Raytracing complex scenes on a hand-held device at interactive frame rates is still quite a bit off. But techniques where a lot of the calculations can be done offline are possible to use today (radiosity, etc).

we can have a whole new level of realism.

What would you be able to do that you can't do now?

As Geee stated, it's about imitating the lighting of the scene. There's all sorts of subtle and not-so-subtle effects that come as a result of light bouncing around.

While it may be obvious when a virtual object is missing a shadow (as in the demonstration video), even implementing that would not be enough to fool the human brain completely, though it isn't always obvious what the problem is, only a subconscious nagging.

If you're interested in what precisely the effects that the real world has and augmented reality generally doesn't have - i'd say the biggest ones are shadows (including soft shadows [0]), depth of field [1], ambient occlusion [2], and indirect lighting.

You don't necessarily have to write a full-blown raytracer with global illuminasion, casting billions of rays to get a passable result. All of the above mentioned things can more or less be approximated in some way, and most modern game engines do so (I don't know of any phone games that do, mind, as the calculations are still non-trivial, but I do remember an interesting tech demo from Nvidia).

The biggest problem, though, is that we can do these things in a controlled setting, where you know the exact shape, texture and light reflective properties on every object in the scene. As you can imagine, that is not so in the case of augmented reality (as I quipped in my earlier post, you would have to infer surface reflectance from the image in some way). Compared to the problem of global illumination in a virtual scene - well, let's just say it's orders of magnitude harder. I don't recall anyone actually having scanned a scene with a single camera.

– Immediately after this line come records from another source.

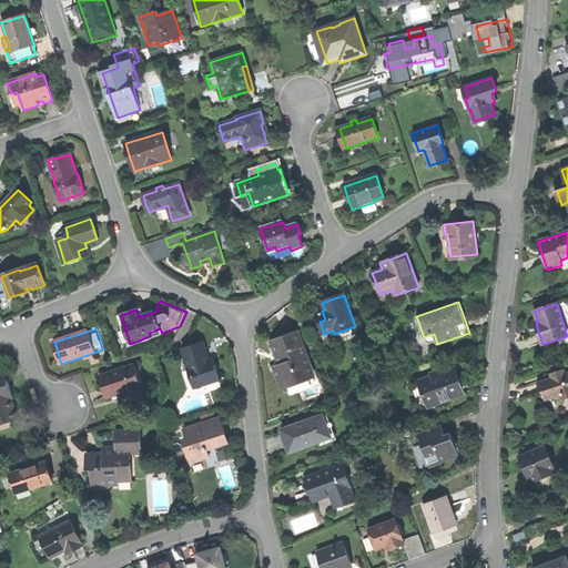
[(297,331),(274,340),(283,364),(274,367),(277,376),(281,387),(313,375),(297,331)]
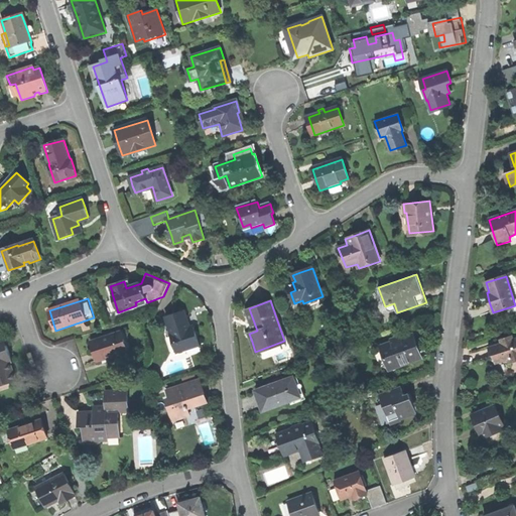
[(176,352),(177,353),(201,345),(197,334),(194,327),(189,328),(184,310),(165,316),(171,334),(172,334),(177,352),(176,352)]
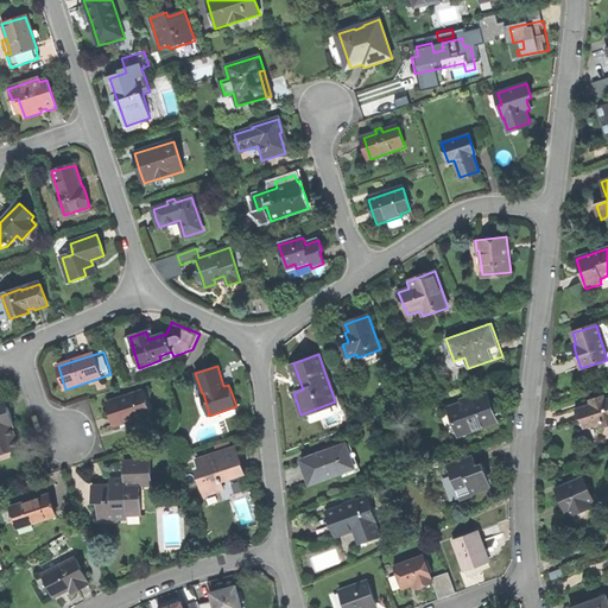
[(113,415),(116,425),(152,413),(144,391),(108,403),(113,415)]
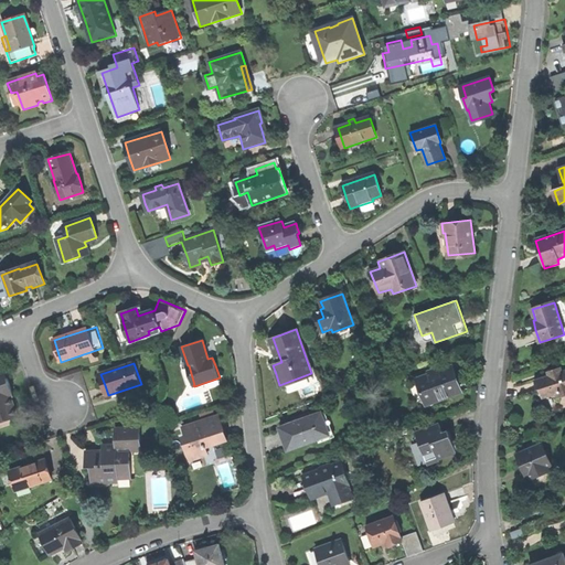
[(416,379),(426,405),(460,393),(455,379),(450,365),(416,379)]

And that's an AI breakthrough that indeed people would talk about.

[0] : http://en.wikipedia.org/wiki/Soft_shadows [1] : http://en.wikipedia.org/wiki/Depth_of_field [2] : http://en.wikipedia.org/wiki/Ambient_occlusion [*} : Also, google images

You would be able recreate the lighting conditions of the scene. This is the bottleneck of every AR application that aims for realism. Basically, you'll have to recreate every light source, every object, surface and volumetric properties of all objects to render completely realistic 3D objects in the scene.